BEGIN Records for this exercise
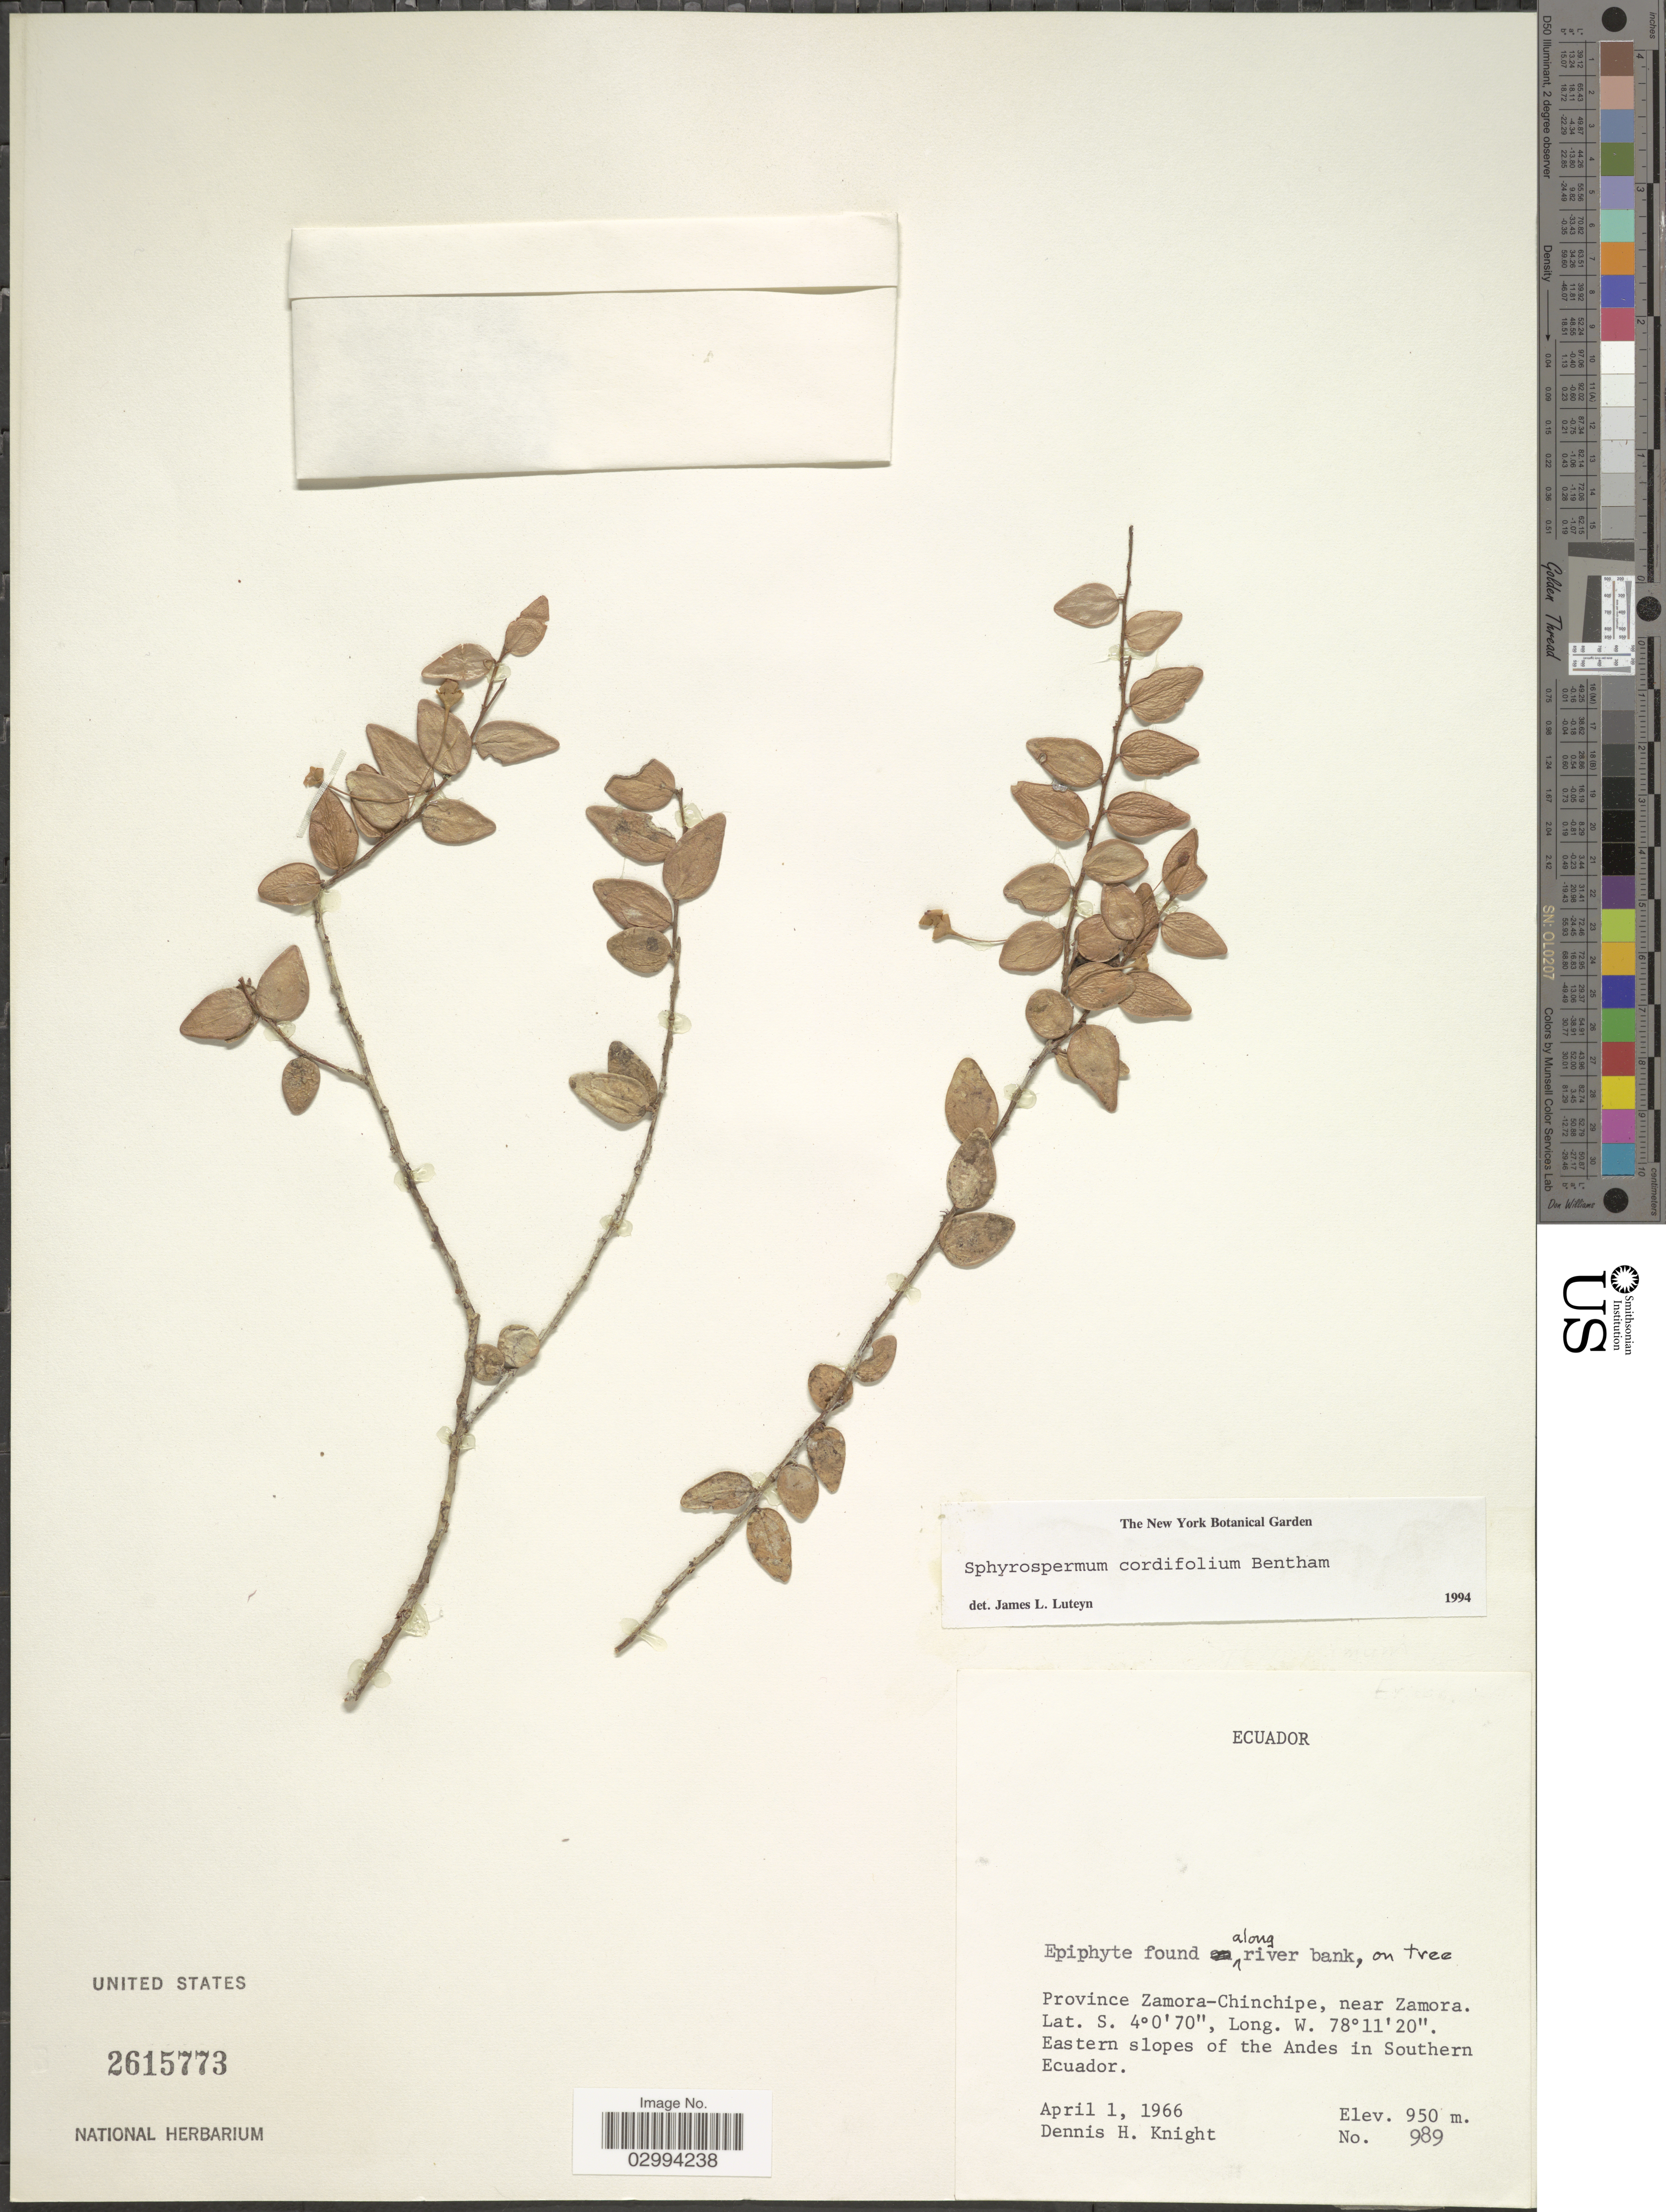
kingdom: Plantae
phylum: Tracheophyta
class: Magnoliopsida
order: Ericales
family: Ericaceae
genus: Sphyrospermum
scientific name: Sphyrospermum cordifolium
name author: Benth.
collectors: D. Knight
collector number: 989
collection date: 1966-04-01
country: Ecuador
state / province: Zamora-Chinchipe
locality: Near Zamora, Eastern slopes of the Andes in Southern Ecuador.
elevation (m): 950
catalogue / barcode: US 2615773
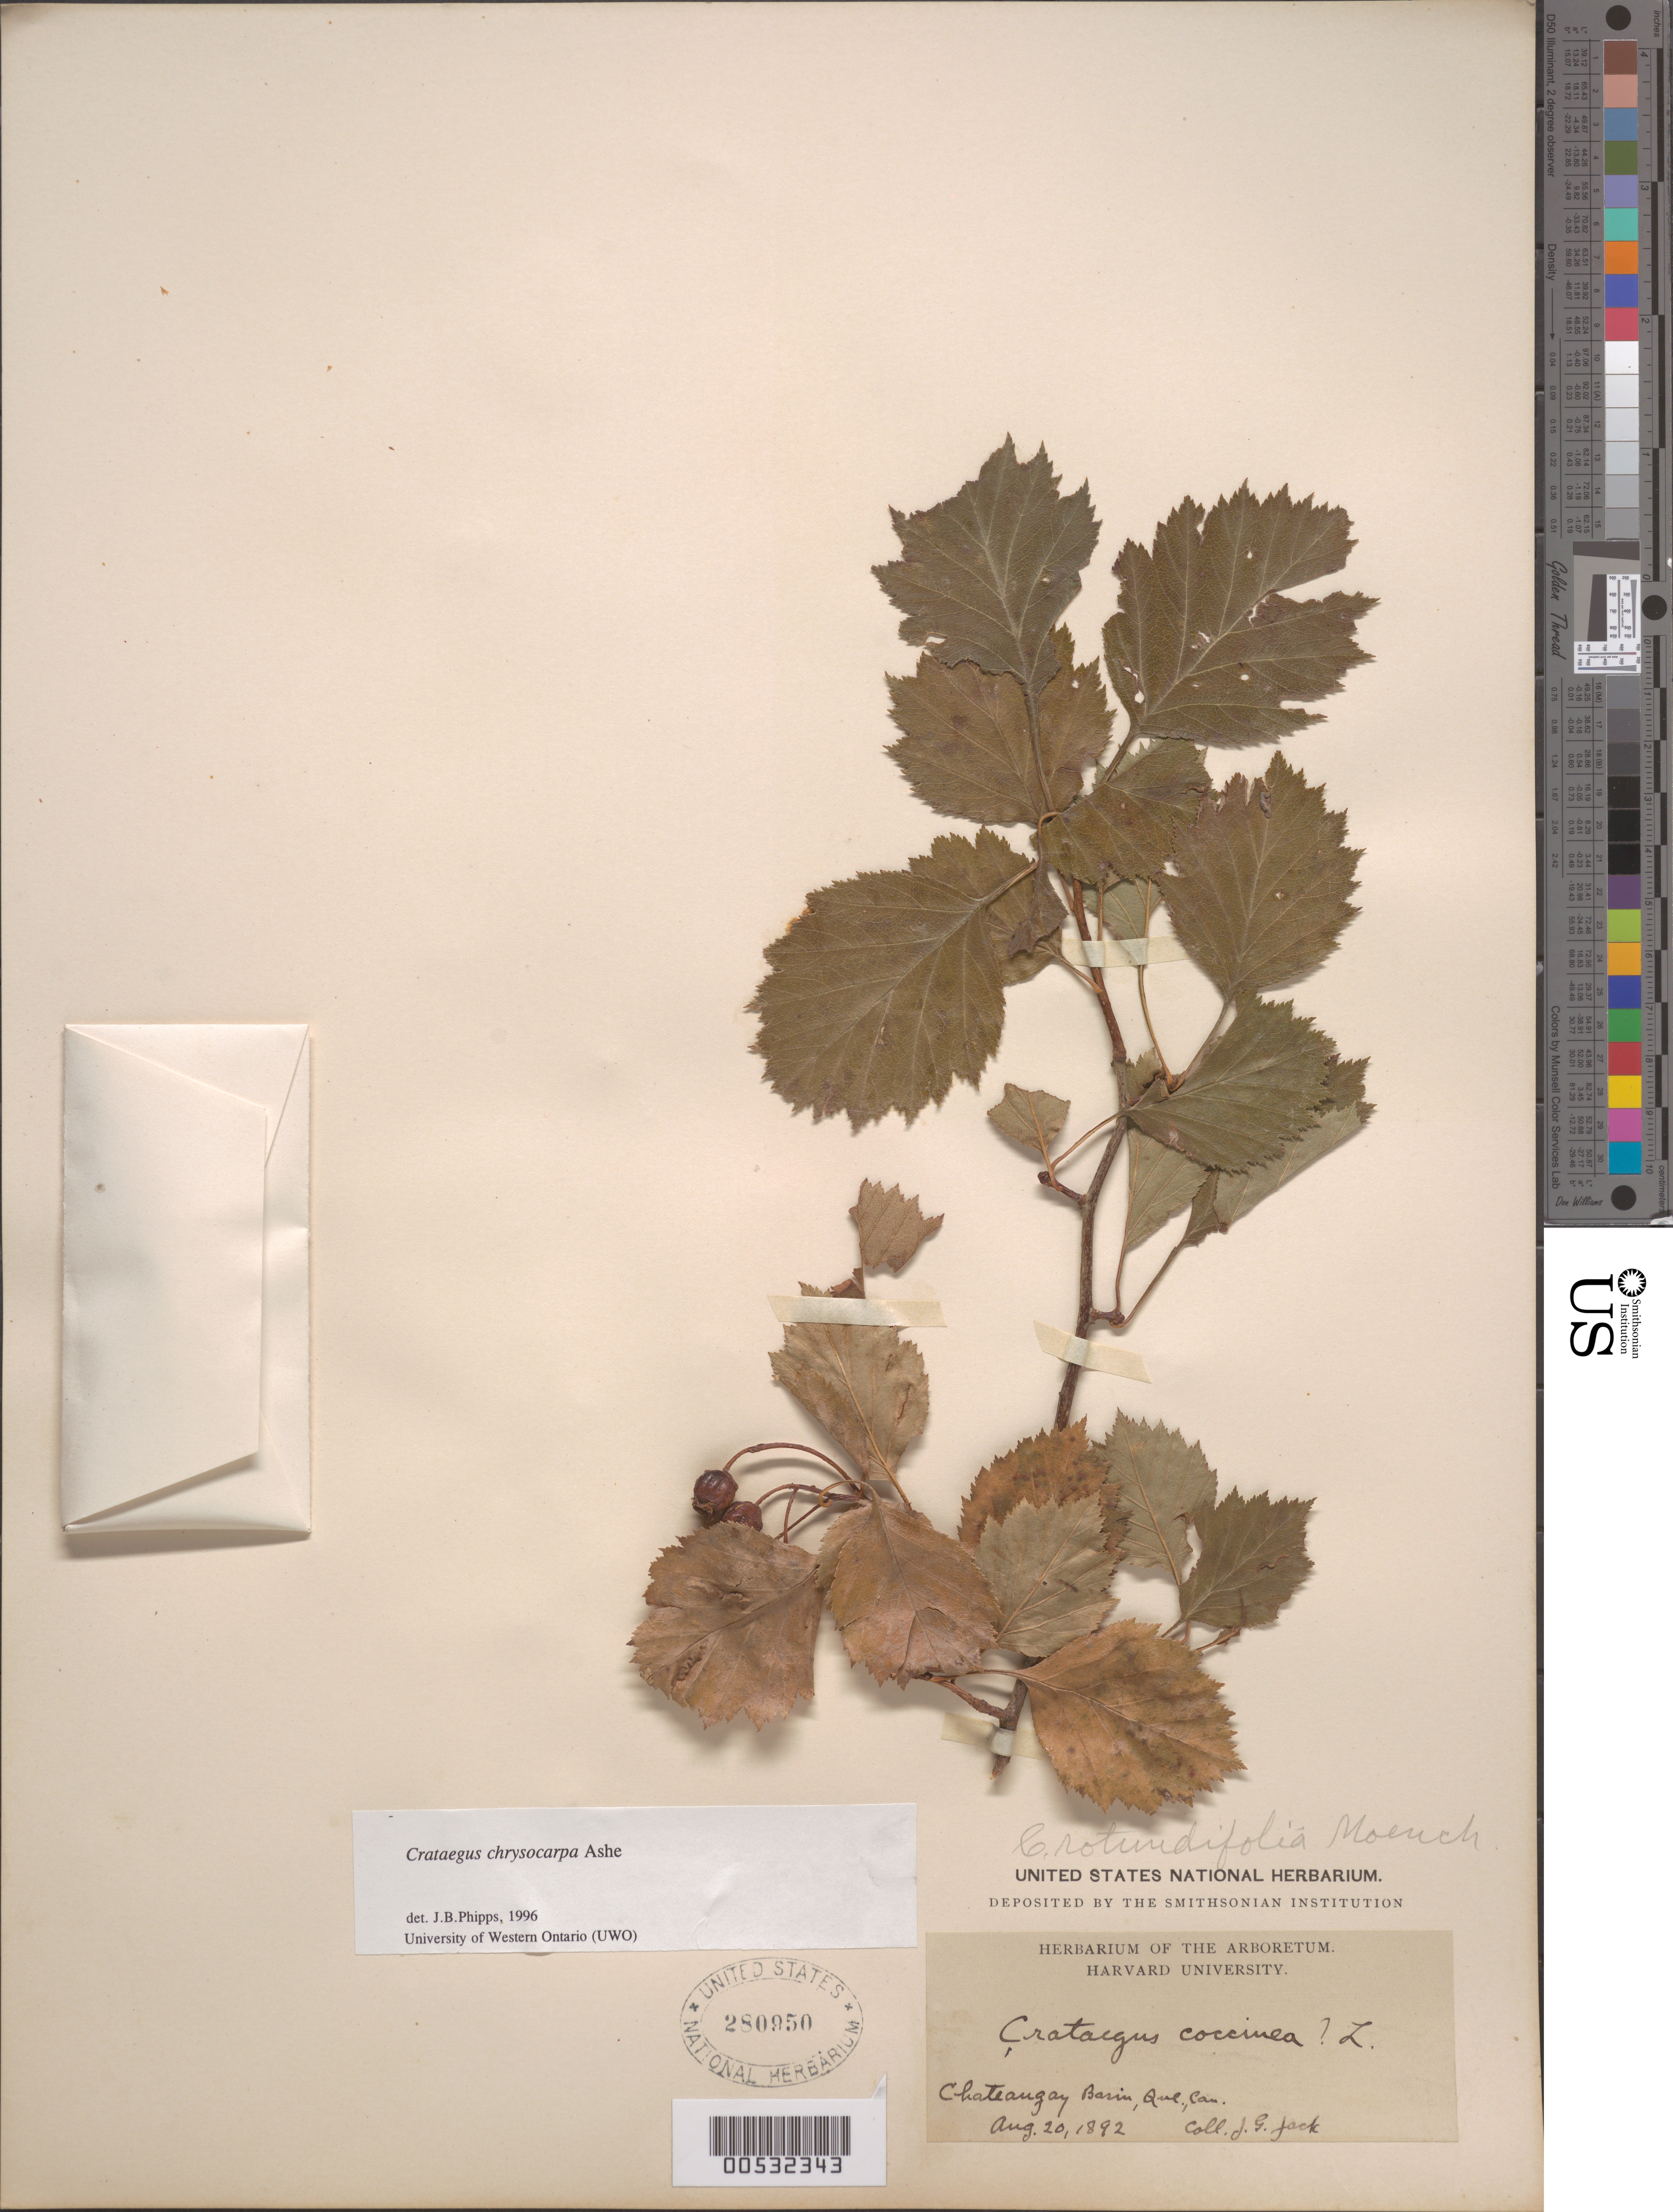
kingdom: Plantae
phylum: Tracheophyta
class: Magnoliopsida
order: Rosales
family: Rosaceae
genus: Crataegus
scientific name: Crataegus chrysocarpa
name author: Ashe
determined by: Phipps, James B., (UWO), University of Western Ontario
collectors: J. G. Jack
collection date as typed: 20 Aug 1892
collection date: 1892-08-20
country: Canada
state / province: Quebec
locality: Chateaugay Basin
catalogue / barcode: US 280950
END Records for this exercise
**Exercise:** Display each line above that contains the string "collection", treating uppercase and lowercase letters as different.

**Answer for this exercise:**
collection date: 1966-04-01
collection date as typed: 20 Aug 1892
collection date: 1892-08-20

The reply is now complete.